In the UK we have some in the field that argue “planning by numbers” is not the answer. A sleight at those who seek to bring economics into the debate. Planning by numbers, in my opinion, involves recognizing the rents people have to pay, and the house prices they cannot afford. In addition, to land values, which currently feature nowhere in many urban planners proposals. Instead we are to gamble it all on black. The magic wand that is strategic planning. Recent calls for Strategic Planning Advisory Boards (SPABs) have been made in Labour policy announcements. This is despite there currently being “no exact model” that has proven for it to work.

Cross-boundary strategic planning has been put as one of the pillars within the blitz of planning reform Labour sets out to achieve. Labour has cleverly put out an industry comforting messaging around not undertaking wholesale reform. This comes following the Tories hatchet job attempt under Boris Johnson spooked the political and planning industry horses. Yet these plans were kiboshed by NIMBY backbenchers who rebelled against what was a more pro-housing approach, aimed at speeding up and simplifying the process.

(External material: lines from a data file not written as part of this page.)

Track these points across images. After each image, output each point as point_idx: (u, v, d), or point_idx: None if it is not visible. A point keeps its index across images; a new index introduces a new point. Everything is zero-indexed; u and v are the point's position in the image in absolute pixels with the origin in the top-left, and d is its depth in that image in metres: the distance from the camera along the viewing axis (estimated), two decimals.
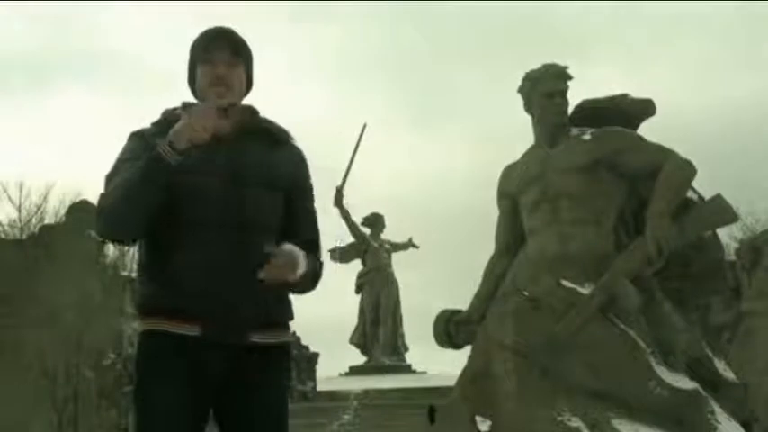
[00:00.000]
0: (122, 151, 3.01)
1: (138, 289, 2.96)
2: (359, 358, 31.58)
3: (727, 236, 21.60)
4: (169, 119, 3.01)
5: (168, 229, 2.86)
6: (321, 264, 3.12)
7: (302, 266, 2.88)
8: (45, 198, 26.92)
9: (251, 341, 2.88)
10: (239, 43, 3.07)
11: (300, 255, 2.87)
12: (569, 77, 5.47)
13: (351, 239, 29.94)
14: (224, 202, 2.87)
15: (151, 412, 2.88)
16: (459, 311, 5.74)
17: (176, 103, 3.12)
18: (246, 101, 3.14)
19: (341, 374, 30.08)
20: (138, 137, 3.02)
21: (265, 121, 3.12)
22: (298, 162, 3.14)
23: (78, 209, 22.34)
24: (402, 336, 31.75)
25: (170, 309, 2.84)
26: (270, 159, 3.02)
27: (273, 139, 3.09)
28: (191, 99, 3.13)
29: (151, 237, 2.92)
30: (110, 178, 2.94)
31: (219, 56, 3.01)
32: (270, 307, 2.95)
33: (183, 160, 2.80)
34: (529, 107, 5.52)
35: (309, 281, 3.02)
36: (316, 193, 3.23)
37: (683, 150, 5.20)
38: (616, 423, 4.66)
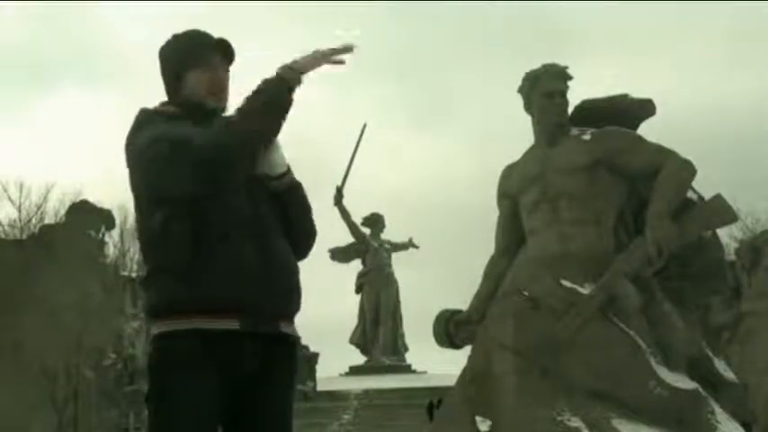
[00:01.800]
0: (150, 133, 2.89)
1: (161, 290, 2.90)
2: (359, 358, 31.63)
3: (727, 236, 21.63)
4: (161, 111, 3.02)
5: (194, 233, 2.87)
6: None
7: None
8: (45, 198, 26.96)
9: (281, 331, 2.97)
10: (231, 47, 3.11)
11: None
12: (569, 77, 5.46)
13: (351, 239, 29.96)
14: (247, 208, 2.94)
15: (185, 414, 2.85)
16: (459, 311, 5.74)
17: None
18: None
19: (341, 374, 30.12)
20: (155, 115, 2.99)
21: None
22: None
23: (78, 209, 22.38)
24: (402, 336, 31.80)
25: (206, 306, 2.85)
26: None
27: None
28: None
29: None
30: (143, 150, 2.84)
31: (215, 61, 3.06)
32: (293, 300, 3.04)
33: None
34: (529, 107, 5.52)
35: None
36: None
37: (683, 150, 5.20)
38: (616, 423, 4.66)
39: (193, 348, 2.84)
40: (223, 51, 3.08)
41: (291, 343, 3.04)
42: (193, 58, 3.05)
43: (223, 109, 3.06)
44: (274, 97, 2.85)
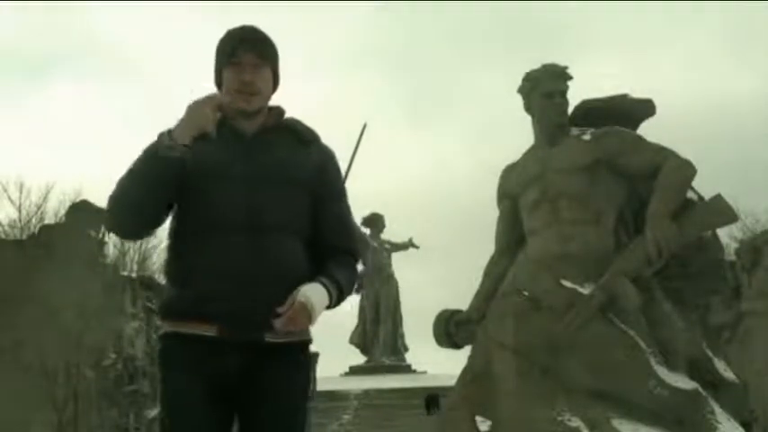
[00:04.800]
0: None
1: (163, 292, 3.02)
2: (359, 358, 31.61)
3: (727, 236, 21.57)
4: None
5: (186, 234, 2.89)
6: (355, 272, 3.05)
7: (319, 305, 2.86)
8: (45, 198, 26.90)
9: (267, 341, 2.87)
10: (264, 43, 3.00)
11: (314, 296, 2.83)
12: (569, 77, 5.47)
13: None
14: (240, 205, 2.86)
15: (175, 413, 2.90)
16: (459, 311, 5.74)
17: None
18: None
19: (341, 374, 30.09)
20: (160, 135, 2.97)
21: (292, 120, 3.07)
22: (325, 161, 3.06)
23: (78, 209, 22.32)
24: (402, 336, 31.79)
25: (188, 311, 2.86)
26: (293, 159, 2.97)
27: (299, 138, 3.03)
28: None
29: (172, 241, 2.96)
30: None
31: (245, 59, 2.94)
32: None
33: (200, 163, 2.82)
34: (529, 107, 5.52)
35: (336, 301, 2.97)
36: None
37: (683, 150, 5.20)
38: (616, 423, 4.66)
39: (181, 350, 2.88)
40: (248, 46, 2.94)
41: (285, 350, 2.91)
42: (225, 56, 2.97)
43: (255, 111, 2.96)
44: (148, 164, 2.82)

Strategic planning has been a disastrous failure in the past, with the duty to cooperate being seen as a duty not to cooperate. Rather than a duty to agree. Words such as partnership and vision often fluffed into policy proposals are hard to disagree with in simplistic binary terms. But sadly, the nitty gritty of strategic planning seems to be lacking in substance. While cutting across both Conservative and Labour ideals on localism. Some argue it adds layers of bureaucracy that add dither and delay, while facing the exact same political opposition that building homes is stacked against. 

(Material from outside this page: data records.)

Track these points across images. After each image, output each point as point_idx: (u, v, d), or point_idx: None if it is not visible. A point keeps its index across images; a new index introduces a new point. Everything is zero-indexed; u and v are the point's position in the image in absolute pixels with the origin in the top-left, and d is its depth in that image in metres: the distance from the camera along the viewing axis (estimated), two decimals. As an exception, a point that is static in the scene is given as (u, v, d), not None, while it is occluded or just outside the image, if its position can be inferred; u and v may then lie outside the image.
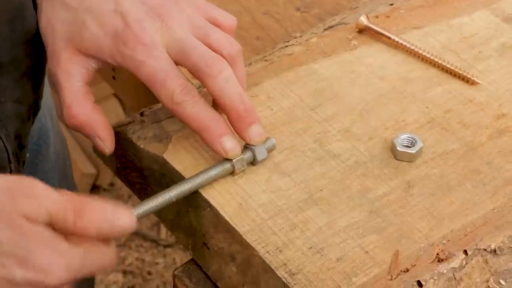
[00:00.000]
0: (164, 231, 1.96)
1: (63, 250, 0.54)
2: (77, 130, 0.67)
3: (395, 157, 0.69)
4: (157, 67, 0.64)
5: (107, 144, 0.68)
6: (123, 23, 0.64)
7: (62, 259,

Despite the debates over policy detail, the Labour leadership’s rhetoric and economic soundness under the leadership of Keir Starmer and Rachel Reeves is to be revered. Labour is a party on the cusp of government. Labour’s Shadow Chancellor has put planning reform at the very centre of Labour’s economic vision. And we can look at examples across the world where making such changes has resulted in huge benefits for society. As we seen in Auckland, New Zealand, along with the plethora of YIMBY winning streaks across many states in America.

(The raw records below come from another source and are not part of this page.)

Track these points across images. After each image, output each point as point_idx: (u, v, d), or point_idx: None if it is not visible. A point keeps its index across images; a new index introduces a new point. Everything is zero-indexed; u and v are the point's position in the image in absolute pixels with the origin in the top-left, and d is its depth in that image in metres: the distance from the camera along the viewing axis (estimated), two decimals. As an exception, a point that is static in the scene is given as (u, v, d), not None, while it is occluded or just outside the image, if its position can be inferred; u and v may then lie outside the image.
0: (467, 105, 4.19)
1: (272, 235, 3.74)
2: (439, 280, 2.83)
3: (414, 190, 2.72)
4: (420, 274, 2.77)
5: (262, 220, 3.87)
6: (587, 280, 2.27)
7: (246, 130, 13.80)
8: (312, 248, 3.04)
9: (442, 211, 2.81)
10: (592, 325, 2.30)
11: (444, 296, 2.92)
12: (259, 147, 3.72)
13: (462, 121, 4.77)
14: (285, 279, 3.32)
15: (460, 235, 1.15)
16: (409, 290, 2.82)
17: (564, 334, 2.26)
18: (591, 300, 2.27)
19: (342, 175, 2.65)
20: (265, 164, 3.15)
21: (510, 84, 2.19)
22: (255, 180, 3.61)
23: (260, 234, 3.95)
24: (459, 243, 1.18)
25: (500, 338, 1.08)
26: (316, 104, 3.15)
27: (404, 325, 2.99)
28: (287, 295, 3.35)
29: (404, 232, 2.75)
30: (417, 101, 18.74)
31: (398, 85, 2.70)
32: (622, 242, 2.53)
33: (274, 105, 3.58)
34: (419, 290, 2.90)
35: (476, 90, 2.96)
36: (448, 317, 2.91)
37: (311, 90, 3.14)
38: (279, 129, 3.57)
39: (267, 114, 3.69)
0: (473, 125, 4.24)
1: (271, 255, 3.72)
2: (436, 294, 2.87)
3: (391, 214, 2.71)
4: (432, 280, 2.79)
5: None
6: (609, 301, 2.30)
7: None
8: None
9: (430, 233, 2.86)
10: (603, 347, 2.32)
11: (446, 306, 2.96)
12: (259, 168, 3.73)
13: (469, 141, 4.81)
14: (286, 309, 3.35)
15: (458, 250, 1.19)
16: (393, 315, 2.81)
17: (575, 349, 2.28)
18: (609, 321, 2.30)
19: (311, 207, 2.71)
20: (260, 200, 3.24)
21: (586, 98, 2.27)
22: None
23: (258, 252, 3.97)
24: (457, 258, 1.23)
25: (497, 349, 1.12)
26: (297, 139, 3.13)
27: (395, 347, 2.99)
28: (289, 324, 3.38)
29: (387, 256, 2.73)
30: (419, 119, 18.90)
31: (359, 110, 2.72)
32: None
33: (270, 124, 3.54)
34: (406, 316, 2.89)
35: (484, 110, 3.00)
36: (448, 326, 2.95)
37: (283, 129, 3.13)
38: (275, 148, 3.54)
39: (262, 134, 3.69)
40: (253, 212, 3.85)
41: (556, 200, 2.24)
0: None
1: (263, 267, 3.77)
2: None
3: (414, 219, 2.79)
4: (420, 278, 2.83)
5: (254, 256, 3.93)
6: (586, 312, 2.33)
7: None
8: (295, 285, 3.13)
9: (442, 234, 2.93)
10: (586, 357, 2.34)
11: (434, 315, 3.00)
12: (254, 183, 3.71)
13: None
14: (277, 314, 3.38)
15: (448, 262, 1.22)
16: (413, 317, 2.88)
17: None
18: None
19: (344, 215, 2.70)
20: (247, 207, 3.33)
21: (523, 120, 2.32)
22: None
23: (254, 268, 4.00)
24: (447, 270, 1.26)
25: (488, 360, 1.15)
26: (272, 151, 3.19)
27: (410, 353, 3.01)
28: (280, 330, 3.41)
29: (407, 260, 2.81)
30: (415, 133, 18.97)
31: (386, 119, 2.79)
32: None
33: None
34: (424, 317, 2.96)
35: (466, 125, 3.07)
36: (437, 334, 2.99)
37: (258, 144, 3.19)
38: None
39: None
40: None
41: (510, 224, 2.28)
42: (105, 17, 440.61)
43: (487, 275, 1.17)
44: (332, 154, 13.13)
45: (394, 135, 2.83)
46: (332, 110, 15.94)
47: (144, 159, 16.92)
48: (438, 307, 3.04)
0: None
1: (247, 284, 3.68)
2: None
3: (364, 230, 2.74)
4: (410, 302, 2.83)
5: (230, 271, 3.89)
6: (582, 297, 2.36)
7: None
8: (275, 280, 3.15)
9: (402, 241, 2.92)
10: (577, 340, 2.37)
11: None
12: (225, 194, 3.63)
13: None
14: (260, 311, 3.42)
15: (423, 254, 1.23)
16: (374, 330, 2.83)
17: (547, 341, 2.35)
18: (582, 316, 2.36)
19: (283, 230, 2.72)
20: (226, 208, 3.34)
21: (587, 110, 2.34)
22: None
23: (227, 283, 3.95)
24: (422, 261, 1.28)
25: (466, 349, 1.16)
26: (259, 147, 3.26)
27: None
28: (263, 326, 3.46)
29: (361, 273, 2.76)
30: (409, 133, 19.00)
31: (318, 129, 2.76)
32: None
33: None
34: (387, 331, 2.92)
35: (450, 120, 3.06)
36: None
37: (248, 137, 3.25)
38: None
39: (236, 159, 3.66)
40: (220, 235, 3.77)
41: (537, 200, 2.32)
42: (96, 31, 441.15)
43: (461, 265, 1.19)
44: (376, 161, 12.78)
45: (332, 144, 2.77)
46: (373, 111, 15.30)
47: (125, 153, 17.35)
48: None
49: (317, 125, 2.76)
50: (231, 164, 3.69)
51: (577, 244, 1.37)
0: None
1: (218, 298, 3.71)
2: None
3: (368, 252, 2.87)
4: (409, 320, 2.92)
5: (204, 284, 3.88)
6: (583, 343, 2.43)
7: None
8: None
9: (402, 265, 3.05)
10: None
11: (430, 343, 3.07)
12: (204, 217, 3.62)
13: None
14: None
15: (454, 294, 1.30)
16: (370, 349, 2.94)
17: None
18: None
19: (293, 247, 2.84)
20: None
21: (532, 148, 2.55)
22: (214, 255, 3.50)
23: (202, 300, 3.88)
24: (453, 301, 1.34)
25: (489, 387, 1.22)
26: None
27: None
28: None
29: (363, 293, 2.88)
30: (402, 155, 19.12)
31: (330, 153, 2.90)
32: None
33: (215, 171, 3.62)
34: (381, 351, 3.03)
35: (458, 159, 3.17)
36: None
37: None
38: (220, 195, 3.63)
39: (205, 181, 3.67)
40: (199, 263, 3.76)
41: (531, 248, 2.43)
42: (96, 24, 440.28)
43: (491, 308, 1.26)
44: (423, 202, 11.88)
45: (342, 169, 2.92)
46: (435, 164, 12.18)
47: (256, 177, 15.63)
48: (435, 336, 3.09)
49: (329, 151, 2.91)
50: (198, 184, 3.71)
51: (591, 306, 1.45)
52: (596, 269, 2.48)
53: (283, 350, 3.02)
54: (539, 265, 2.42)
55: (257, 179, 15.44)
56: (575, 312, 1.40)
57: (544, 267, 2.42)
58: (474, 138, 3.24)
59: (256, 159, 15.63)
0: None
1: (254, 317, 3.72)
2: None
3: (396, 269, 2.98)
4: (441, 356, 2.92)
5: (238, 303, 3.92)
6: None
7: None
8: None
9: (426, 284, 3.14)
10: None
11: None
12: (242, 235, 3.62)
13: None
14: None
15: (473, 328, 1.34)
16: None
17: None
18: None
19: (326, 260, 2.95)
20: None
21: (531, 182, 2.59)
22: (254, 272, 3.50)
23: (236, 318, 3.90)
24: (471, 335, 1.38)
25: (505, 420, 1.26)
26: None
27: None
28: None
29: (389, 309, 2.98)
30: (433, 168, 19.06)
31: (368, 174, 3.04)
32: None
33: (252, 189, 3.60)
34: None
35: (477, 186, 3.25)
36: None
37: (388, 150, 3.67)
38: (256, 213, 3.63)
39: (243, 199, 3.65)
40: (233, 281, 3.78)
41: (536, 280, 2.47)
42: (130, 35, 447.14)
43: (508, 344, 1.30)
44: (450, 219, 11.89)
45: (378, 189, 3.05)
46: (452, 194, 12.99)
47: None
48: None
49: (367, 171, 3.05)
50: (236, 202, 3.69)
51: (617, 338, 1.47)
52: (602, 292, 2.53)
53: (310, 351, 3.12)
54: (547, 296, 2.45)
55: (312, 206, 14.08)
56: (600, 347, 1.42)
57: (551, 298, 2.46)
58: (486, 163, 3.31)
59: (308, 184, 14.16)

Under Labour there will be a new chapter in Britain’s economic history. And under Sadiq Khan London will invariably benefit too. The likes of Susan Hall and NIMBY council’s, such as Harrow and Croydon, are what is holding our country back. Their actions and planning policies prevent those most vulnerable in society from accessing opportunity and building a life of their own. Often hiding behind thousands of objections at planning through consultations, which research from across the globe shows wields power to those unrepresentative of their local area.

But Labour has made great strides in grasping the nettle of the failed UK planning system, namely through accepting the evidence restrictive planning has on growth, which as Jeremy Clarkson has shown even effects rural areas. Ending the prevarication and political short-termism of those who argue against the evidence, such as left and Tory NIMBYs, can and will be achieved. Meanwhile, it must acknowledge claims the NIMBY vs. YIMBY debate is reductive – is in itself reductive. Simplistic binaries of strategic planning as a silver bullet, or strawmanning evil developers, won’t enable Labour to achieve the growth it seeks. Removing self-selection bias of voluntary consultation submissions captured by NIMBYs from the planning system will need to be front and centre of these reforms. This will cost Labour political capital early on if wants to meaningfully reform our failed planning system and get Britain building again. Political capital of which will be at its peak in the first 100 days of government.

Labour can win the war against the NIMBYs. And reap the spoils of war. In this case it will be the UK economy reaching its full potential, saving the dream of homeownership, and giving hope for all those set to benefit from ending the shortage of homes.